La jeune fille a décidé de rester vivre au Nigeria. Elle a repris ses études à Abuja, la capitale, dans une école de droit. Elle veut devenir avocate pour pouvoir, un jour, défendre des jeunes filles comme elle. Elle est soutenue logistiquement par l’organisme Too Young To Wed, qui lui fournit aussi l'encadrement psychologique indispensable. Pour l’aider à passer le traumatisme, pour apprendre à vivre avec ses cauchemars récurrents et ses souvenirs terrifiants. Le processus de guérison sera long et douloureux, disent les spécialistes.

Et malgré la douleur, Hauwa n’hésite pas à raconter son histoire sur toutes les tribunes. Elle le fait pour attirer l’attention sur toutes celles qui n’ont pas pu s’échapper. Et pour toutes les jeunes filles qui sont captives de ces groupes extrémistes, ces combattants monstrueux pour qui les femmes sont des trophées de guerre, des marchandises – on pense notamment aux Syriennes, Irakiennes et Yézidies devenues esclaves sexuelles des hommes de Daesh.

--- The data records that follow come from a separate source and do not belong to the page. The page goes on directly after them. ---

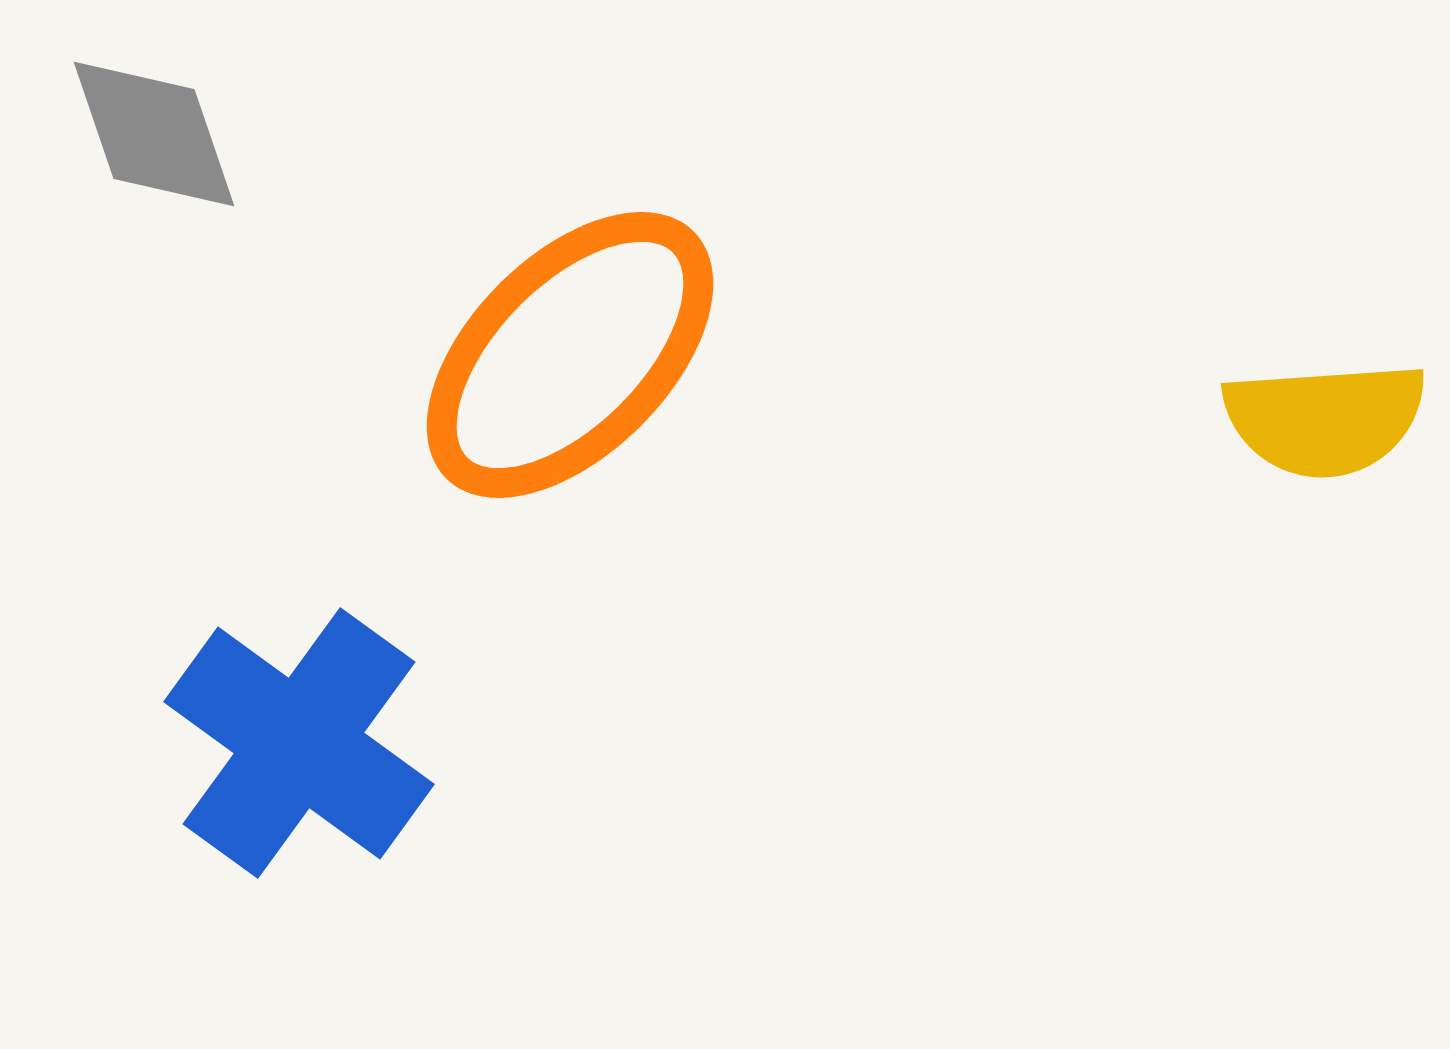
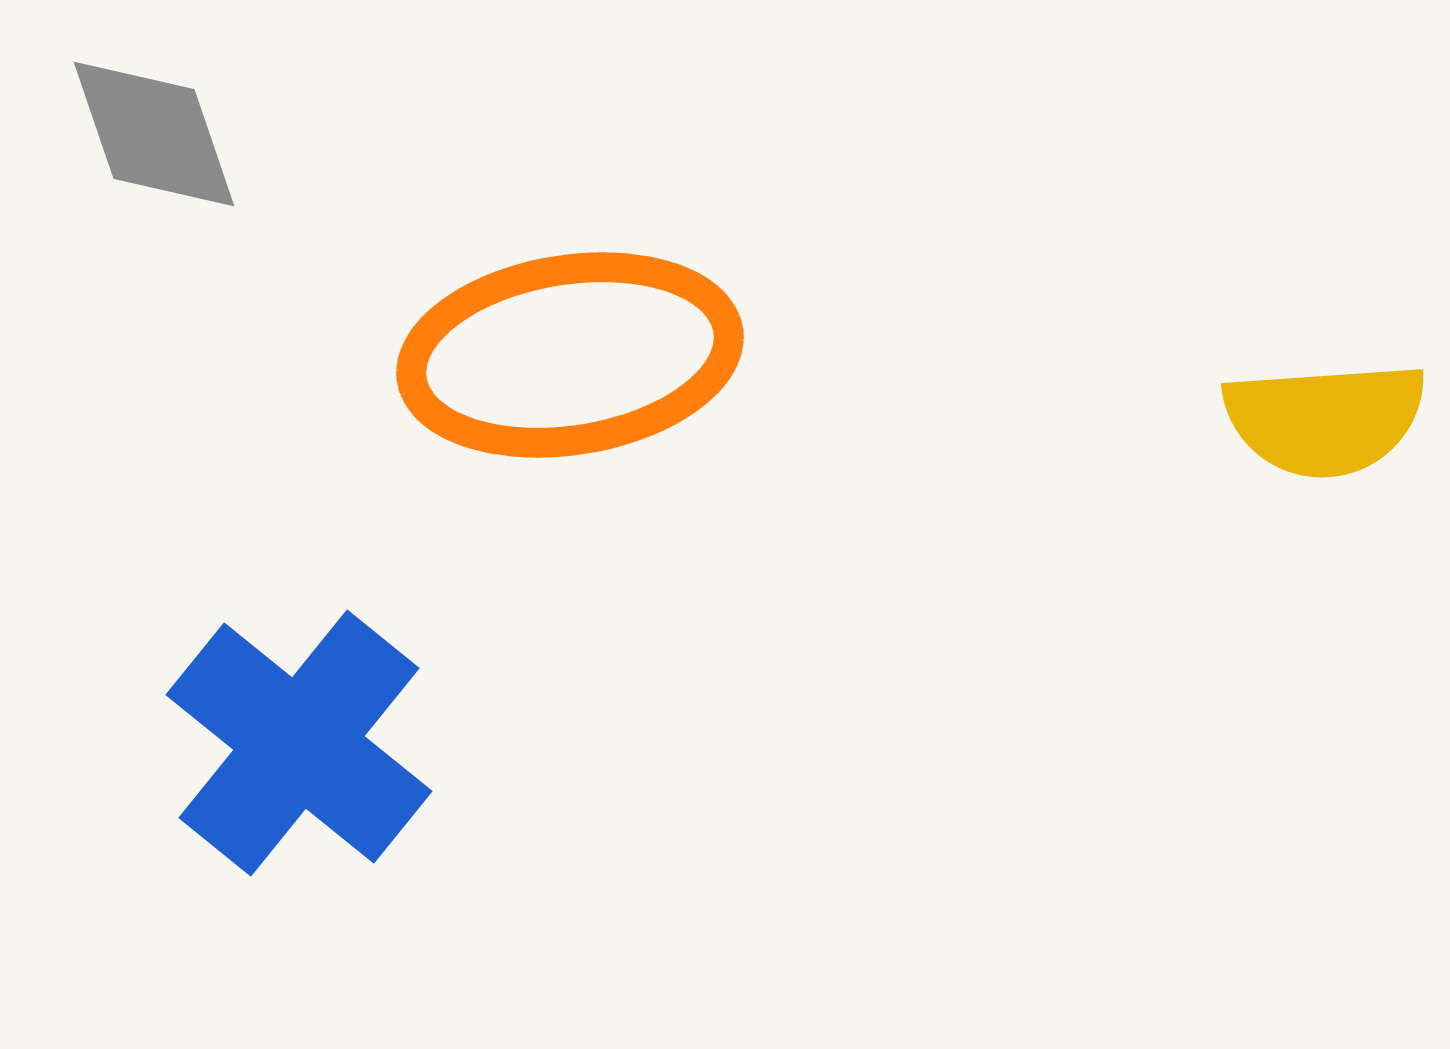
orange ellipse: rotated 36 degrees clockwise
blue cross: rotated 3 degrees clockwise
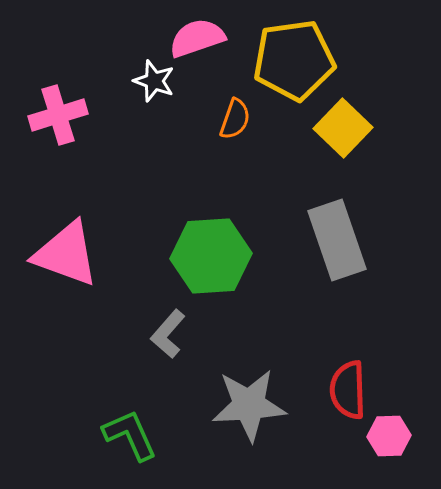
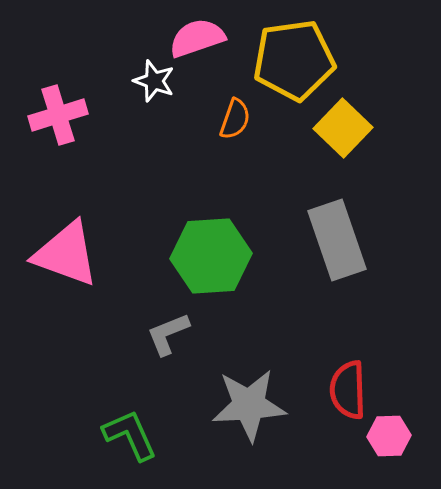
gray L-shape: rotated 27 degrees clockwise
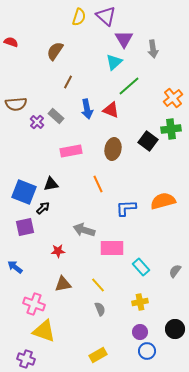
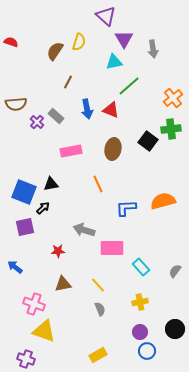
yellow semicircle at (79, 17): moved 25 px down
cyan triangle at (114, 62): rotated 30 degrees clockwise
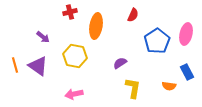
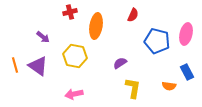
blue pentagon: rotated 25 degrees counterclockwise
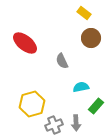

En août 2016, avec Ya Kaka, une autre rescapée de Boko Haram, elle était à New York et Washington, aux Etats-Unis, pour interpeller les autorités américaines et les représentants des Nations unies :

Cri du coeur

Des Hauwa, il y en a encore des milliers dans le monde. C’est pour elles que la jeune Nigériane est allée parler devant le Congrès américain à Washington. Puis devant la Commission de la condition des femmes de l’ONU à Washington, en mars 2018. Et c'est aussi pour elles qu’elle est venue à Vancouver. "Je supplie la communauté internationale d’aller sauver toutes celles qui sont encore aux mains de Boko Haram et de les aider à retourner à l’école et pouvoir reprendre une vie normale, les protéger et leur offrir une éducation" a-t-elle dit en conférence de presse. 

En entendant le cri du cœur déchirant de cette jeune fille, la question se pose : "Oui, pourquoi aucune opération n’est menée pour aller délivrer les "épouses" de Boko Haram ? Pourquoi le gouvernement nigérian n’intervient pas et ne remue pas ciel et terre pour les retrouver et les sauver ? Pourquoi les grandes puissances occidentales de ce monde, États-Unis, France, Canada, Grande-Bretagne etc… ne font-elles pas intervenir leurs forces via des opérations spéciales pour aller secourir ces femmes ? Comment, au 21ème siècle, peut-on encore tolérer que des jeunes filles et femmes subissent de telles atrocités ?

Fragile mais debout

On ne ressort pas indemne d’une rencontre avec Hauwa. On la regarde et on se demande : comme est-ce possible de continuer à vivre après avoir vécu un tel cauchemar ? Comment apprendre à vivre avec ? Retrouver une vie normale ou presque normale ? Tomber amoureuse ? Faire des enfants ? Hauwa accepte de répondre à la question : oui, un jour elle aimerait ça, se marier. Être une jeune femme comme les autres.  

Son témoignage a bouleversé celles et ceux qui l’ont entendu à Women Deliver. Hauwa, frêle jeune fille qui, comme un roseau, a plié, mais n’a pas rompu. Fragile mais debout. Une survivante, comme il y en a trop.